Those “others?” The “easy-mark” victims of systemic racism; “others” “guilty” of coming from a foreign land or “alien” religion; or, “guilty” of being “merely” female,” or “guilty” of loving their own gender. And in particular – the Most Hated are “guilty” of being more educated, privileged, free, affluent and thus more “happy”: (i.e. the hated “libtards”) – than is this hopeless / deliberately-worsened underclass. (See: decades of Republican assaults on education, healthcare, childcare, women, gays, the environment and Social Security.) All cruelties unnecessarily worsening the misery – of the so-called “the undeserving poor.”
In particular, this current, “GOP” president feasts on his non-stop opening of the above Pandora’s Box of fear, victimhood and rage. Darkly ironic it is, that it’s been his own “party” that helped fashion and repeatedly fill that Box of hopelessness, fear and hate.

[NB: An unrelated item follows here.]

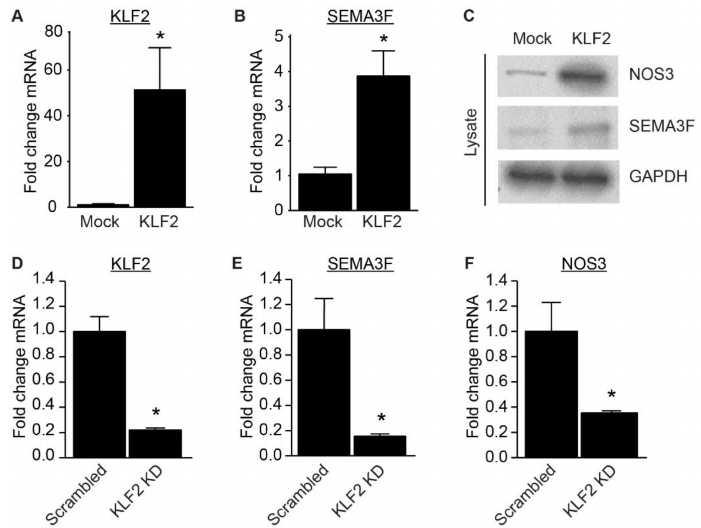
Figure 4. SEMA3F is induced by KLF2. ( A , B ) Quantitative qPCR analysis of KLF2 ( A ) and SEMA3F ( B ) mRNA isolated from HUVECs transduced with mock or KLF2 overexpressing lentivirus. Results are presented relative to cells transduced with mock virus, set as 1. Mean ± SEM of n = 3; * p < 0.05. ( C ) Representative immunoblot analysis of NOS3, SEMA3F or GAPDH in protein lysates of HUVEC transduced with mock or KLF2 overexpressing lentivirus. ( D – F ) KLF2 ( D ), SEMA3F ( E ) and NOS3 ( F ) mRNA expression in HUVECs after transduction with lentiviral anti-KLF2 shRNA (KLF2 KD) or scrambled shRNA (scrambled) and cultured under laminar flow conditions (10 dyn / cm 2 ) for 7 days compared to static culture conditions. Results are presented relative to scrambled, set as 1. Mean ± SEM of n = 3, * p <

This creature’s ability to gleefully and serially re-open that box is matched only by its obvious delight in general purpose destroying (world peace, environment, economic stability, foreign aid) – thus reflecting the true barbarian’s misdirected childhood “retribution” at work. (A barbarian perhaps in deep unconscious terror of its own impending demise – see: stamping its name on everything across the land and perhaps even – as its “final act” – hoping to “take the rest of us with him.”)
Recently, a nationally-prominent psychiatrist summed up the clinical situation: “Dementia onset does NOT ‘improve’ a lifetime sociopath, a malignant narcissist or a grossly inadequate personality.” Voila.